Listed records
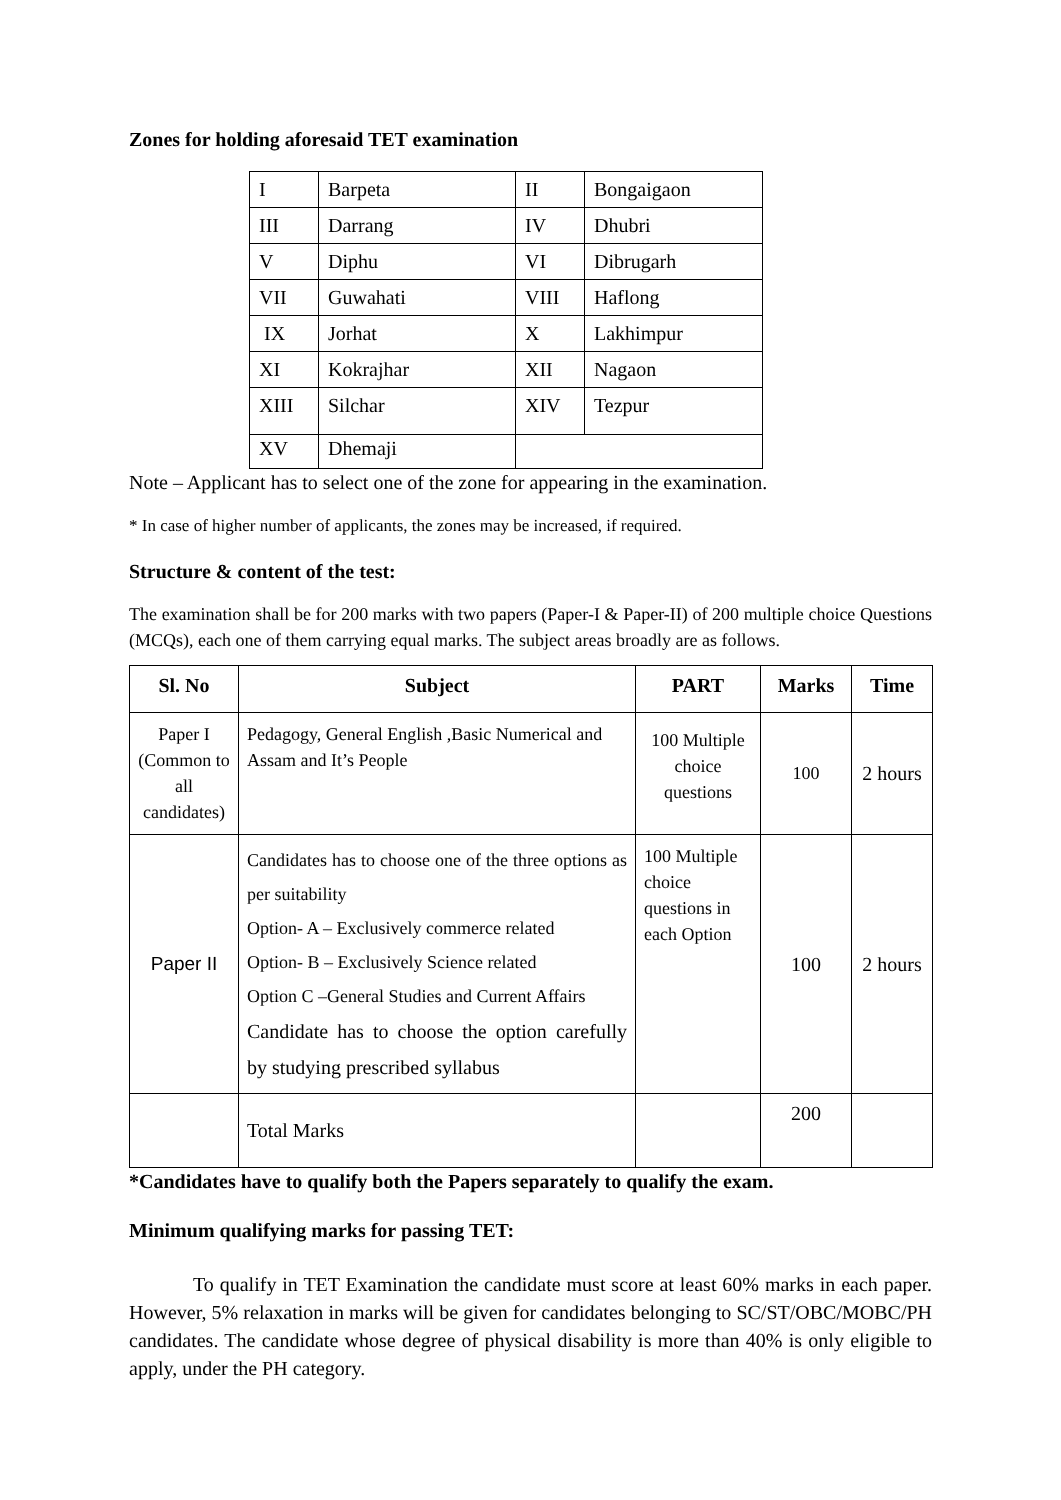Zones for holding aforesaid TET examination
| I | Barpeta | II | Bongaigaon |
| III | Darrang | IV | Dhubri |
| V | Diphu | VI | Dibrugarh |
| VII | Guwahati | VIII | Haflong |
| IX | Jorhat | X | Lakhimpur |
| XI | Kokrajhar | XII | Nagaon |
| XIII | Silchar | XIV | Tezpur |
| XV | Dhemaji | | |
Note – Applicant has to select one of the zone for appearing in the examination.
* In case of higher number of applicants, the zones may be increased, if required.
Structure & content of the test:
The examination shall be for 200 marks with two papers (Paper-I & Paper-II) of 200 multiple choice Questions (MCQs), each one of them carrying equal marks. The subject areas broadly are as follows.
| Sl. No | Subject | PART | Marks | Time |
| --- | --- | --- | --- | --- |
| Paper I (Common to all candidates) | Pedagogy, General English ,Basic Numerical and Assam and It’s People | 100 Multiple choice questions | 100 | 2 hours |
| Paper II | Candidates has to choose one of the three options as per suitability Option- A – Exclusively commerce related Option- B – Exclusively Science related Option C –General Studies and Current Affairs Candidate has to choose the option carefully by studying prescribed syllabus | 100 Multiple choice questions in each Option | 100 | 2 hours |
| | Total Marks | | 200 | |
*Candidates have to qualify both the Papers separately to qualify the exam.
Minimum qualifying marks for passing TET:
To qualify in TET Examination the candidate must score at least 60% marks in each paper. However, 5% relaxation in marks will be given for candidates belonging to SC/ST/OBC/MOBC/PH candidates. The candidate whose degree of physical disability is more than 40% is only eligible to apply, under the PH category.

Exercise objective
Find the string "choice" in the records, then copy each line where it occurs.

Solution to the problem
The examination shall be for 200 marks with two papers (Paper-I & Paper-II) of 200 multiple choice Questions (MCQs), each one of them carrying equal marks. The subject areas broadly are as follows.
| Paper I (Common to all candidates) | Pedagogy, General English ,Basic Numerical and Assam and It’s People | 100 Multiple choice questions | 100 | 2 hours |
| Paper II | Candidates has to choose one of the three options as per suitability Option- A – Exclusively commerce related Option- B – Exclusively Science related Option C –General Studies and Current Affairs Candidate has to choose the option carefully by studying prescribed syllabus | 100 Multiple choice questions in each Option | 100 | 2 hours |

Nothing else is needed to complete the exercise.